**TASK DESCRIPTION**
Copy the lines from the start of the rows through the line containing "Используя модель конкурентных преимуществ", switching "funcionando" to "trabajando" and leaving everything else unchanged.

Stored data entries
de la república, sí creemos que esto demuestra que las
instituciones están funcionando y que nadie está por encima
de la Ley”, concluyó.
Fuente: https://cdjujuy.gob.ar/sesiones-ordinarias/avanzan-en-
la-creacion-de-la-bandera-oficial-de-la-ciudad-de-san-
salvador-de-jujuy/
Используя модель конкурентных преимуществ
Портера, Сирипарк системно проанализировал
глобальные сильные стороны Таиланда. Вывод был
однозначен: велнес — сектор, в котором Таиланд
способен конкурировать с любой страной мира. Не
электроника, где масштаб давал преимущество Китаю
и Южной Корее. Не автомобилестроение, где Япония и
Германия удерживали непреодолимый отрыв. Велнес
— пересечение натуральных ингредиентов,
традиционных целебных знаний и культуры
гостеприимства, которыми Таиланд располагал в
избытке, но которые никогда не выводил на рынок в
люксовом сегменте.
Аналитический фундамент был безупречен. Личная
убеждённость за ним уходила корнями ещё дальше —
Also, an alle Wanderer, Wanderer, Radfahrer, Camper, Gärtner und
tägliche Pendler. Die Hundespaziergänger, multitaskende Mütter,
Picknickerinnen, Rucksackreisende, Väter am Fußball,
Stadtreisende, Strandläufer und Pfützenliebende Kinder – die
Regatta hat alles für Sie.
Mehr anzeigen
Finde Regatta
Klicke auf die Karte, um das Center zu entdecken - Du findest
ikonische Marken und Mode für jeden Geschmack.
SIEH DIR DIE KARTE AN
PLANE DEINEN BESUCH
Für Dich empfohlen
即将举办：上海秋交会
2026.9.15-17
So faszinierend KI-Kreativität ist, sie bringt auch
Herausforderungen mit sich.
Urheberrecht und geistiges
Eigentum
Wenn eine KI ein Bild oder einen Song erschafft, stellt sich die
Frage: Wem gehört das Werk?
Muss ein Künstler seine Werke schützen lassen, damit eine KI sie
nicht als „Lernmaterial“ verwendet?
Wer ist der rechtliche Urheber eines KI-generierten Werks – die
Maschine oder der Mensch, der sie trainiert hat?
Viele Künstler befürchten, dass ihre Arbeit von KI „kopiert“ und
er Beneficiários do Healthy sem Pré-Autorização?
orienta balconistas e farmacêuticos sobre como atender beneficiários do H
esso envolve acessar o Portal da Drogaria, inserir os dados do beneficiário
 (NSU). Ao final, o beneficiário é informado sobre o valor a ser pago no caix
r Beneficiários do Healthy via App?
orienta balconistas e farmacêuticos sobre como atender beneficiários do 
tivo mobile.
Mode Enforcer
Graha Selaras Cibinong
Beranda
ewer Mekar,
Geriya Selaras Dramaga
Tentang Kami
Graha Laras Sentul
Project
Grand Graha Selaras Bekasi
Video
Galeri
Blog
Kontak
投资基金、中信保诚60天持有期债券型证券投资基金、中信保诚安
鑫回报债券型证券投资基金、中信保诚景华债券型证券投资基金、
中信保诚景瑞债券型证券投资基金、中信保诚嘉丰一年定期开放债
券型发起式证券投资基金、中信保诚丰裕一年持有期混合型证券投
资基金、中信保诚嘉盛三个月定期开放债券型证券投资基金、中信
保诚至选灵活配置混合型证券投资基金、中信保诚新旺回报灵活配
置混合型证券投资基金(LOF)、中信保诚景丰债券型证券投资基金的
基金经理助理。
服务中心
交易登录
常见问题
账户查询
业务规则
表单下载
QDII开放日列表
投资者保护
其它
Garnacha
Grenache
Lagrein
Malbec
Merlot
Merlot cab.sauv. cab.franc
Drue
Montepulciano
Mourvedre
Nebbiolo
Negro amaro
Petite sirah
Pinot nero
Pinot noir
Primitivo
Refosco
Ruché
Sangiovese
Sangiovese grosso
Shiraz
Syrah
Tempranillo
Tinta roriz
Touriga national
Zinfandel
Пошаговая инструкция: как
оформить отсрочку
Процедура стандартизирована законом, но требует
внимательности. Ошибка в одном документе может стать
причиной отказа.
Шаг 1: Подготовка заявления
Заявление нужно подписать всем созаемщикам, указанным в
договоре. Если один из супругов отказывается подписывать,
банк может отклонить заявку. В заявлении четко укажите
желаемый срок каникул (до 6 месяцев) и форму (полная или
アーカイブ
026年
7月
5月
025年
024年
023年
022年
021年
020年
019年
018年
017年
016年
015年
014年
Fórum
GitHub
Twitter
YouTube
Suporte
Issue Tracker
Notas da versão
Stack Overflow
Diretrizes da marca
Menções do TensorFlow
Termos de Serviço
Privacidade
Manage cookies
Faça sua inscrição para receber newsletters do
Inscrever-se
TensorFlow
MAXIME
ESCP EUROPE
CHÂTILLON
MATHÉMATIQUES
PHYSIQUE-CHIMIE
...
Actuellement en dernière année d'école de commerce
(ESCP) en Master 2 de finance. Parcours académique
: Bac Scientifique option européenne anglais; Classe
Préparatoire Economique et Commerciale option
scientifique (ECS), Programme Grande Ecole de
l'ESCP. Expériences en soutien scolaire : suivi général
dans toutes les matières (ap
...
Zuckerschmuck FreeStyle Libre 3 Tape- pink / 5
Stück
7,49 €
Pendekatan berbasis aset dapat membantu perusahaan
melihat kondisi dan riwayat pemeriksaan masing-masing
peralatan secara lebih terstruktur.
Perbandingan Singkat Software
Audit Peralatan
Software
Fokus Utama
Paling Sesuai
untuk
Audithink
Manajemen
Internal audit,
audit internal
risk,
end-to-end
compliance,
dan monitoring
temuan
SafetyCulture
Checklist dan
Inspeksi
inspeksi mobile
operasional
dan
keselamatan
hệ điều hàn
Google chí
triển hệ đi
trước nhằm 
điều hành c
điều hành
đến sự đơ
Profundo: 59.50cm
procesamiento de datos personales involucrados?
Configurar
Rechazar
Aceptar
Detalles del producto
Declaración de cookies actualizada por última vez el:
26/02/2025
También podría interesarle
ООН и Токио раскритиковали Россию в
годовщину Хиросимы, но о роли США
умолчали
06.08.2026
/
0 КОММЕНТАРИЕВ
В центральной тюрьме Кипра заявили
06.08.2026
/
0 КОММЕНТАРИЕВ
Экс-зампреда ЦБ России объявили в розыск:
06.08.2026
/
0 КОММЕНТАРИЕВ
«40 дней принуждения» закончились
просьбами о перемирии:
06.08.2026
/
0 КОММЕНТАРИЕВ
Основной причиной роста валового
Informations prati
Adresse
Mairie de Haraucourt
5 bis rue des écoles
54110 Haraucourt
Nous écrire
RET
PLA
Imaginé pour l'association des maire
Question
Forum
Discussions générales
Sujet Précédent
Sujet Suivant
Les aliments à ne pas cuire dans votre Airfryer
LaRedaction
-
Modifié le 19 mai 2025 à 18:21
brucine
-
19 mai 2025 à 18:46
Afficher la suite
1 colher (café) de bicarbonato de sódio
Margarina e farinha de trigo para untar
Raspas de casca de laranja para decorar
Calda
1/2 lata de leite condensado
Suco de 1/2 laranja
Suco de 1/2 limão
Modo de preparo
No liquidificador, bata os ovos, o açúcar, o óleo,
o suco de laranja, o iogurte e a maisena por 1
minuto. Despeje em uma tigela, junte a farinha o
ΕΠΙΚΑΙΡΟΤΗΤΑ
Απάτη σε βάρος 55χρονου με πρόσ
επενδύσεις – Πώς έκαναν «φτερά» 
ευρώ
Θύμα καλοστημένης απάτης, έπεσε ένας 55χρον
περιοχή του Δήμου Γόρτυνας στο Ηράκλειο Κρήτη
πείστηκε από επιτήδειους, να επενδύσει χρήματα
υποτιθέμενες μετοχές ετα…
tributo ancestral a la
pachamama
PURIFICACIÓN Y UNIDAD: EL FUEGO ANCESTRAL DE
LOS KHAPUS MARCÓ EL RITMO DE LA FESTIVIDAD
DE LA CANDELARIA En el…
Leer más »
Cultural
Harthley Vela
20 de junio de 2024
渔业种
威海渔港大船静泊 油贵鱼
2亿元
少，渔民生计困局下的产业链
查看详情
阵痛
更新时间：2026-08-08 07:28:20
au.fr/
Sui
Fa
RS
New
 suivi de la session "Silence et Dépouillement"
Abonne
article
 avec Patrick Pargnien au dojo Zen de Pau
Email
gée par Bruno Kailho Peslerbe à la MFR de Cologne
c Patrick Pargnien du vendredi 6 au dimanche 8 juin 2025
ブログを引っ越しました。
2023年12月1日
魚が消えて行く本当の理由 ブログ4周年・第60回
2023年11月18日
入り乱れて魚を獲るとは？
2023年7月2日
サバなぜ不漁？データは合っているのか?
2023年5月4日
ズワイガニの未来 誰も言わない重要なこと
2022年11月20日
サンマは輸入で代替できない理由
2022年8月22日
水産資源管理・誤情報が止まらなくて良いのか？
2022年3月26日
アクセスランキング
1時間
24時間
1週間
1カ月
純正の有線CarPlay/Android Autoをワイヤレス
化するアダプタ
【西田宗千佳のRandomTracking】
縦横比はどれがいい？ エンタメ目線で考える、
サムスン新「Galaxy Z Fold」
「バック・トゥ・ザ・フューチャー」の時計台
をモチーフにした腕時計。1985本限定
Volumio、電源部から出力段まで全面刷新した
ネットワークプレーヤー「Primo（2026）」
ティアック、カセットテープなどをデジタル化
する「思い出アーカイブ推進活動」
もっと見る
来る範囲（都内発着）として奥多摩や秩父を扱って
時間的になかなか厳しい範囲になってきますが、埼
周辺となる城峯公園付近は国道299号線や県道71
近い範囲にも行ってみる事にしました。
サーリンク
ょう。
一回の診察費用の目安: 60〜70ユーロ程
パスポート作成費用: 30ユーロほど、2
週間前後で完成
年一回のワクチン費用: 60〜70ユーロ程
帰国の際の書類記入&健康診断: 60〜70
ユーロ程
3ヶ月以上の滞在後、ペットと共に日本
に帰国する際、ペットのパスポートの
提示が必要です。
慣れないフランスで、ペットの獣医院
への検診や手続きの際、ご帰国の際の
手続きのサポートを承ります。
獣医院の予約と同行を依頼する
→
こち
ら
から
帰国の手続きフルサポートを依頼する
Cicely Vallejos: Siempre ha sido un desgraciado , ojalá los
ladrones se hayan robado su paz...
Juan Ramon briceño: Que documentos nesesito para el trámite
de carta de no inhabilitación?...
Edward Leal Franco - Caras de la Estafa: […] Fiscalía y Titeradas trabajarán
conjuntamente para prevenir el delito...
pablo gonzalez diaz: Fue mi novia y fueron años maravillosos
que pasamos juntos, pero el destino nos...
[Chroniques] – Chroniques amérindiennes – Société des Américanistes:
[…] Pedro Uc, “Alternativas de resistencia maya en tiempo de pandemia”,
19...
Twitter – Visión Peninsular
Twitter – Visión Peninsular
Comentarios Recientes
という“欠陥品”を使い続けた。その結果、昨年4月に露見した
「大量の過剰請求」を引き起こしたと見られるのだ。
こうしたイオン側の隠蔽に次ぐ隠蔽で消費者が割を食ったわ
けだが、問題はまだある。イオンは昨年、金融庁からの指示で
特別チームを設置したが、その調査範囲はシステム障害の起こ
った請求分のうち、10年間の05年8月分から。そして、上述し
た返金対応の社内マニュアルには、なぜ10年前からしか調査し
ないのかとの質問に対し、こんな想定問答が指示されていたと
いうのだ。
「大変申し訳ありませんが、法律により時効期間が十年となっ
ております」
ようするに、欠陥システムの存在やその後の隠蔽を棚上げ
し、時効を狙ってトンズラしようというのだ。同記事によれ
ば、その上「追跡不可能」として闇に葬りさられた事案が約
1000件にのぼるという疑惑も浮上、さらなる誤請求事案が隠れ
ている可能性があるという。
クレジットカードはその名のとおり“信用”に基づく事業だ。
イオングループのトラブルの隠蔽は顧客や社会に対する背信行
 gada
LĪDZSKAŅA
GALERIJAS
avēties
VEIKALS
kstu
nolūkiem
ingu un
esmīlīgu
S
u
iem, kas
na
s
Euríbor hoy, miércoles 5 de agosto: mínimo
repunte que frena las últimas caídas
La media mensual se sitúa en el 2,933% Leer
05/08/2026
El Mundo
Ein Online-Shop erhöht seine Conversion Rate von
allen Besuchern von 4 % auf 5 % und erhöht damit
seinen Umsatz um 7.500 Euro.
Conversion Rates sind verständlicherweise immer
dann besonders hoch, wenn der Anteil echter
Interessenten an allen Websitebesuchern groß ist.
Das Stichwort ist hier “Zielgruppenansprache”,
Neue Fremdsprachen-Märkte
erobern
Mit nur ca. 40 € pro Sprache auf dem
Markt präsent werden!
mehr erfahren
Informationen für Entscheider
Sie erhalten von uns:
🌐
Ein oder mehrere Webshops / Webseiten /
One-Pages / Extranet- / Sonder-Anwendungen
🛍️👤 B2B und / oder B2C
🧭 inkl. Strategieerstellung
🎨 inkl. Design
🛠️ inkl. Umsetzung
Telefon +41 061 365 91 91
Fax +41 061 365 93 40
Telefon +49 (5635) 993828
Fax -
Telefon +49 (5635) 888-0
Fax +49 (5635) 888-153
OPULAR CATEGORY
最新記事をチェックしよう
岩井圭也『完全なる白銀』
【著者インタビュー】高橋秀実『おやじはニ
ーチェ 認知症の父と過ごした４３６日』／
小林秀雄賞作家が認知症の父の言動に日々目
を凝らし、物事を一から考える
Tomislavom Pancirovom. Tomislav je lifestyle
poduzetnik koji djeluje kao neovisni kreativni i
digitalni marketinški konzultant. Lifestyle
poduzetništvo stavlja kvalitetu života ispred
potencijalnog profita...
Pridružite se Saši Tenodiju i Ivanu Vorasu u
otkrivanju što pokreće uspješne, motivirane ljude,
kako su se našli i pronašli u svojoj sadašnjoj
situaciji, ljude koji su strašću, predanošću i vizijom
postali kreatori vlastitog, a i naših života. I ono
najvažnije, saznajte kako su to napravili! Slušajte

**RESPONSE BELOW**
de la república, sí creemos que esto demuestra que las
instituciones están trabajando y que nadie está por encima
de la Ley”, concluyó.
Fuente: https://cdjujuy.gob.ar/sesiones-ordinarias/avanzan-en-
la-creacion-de-la-bandera-oficial-de-la-ciudad-de-san-
salvador-de-jujuy/
Используя модель конкурентных преимуществ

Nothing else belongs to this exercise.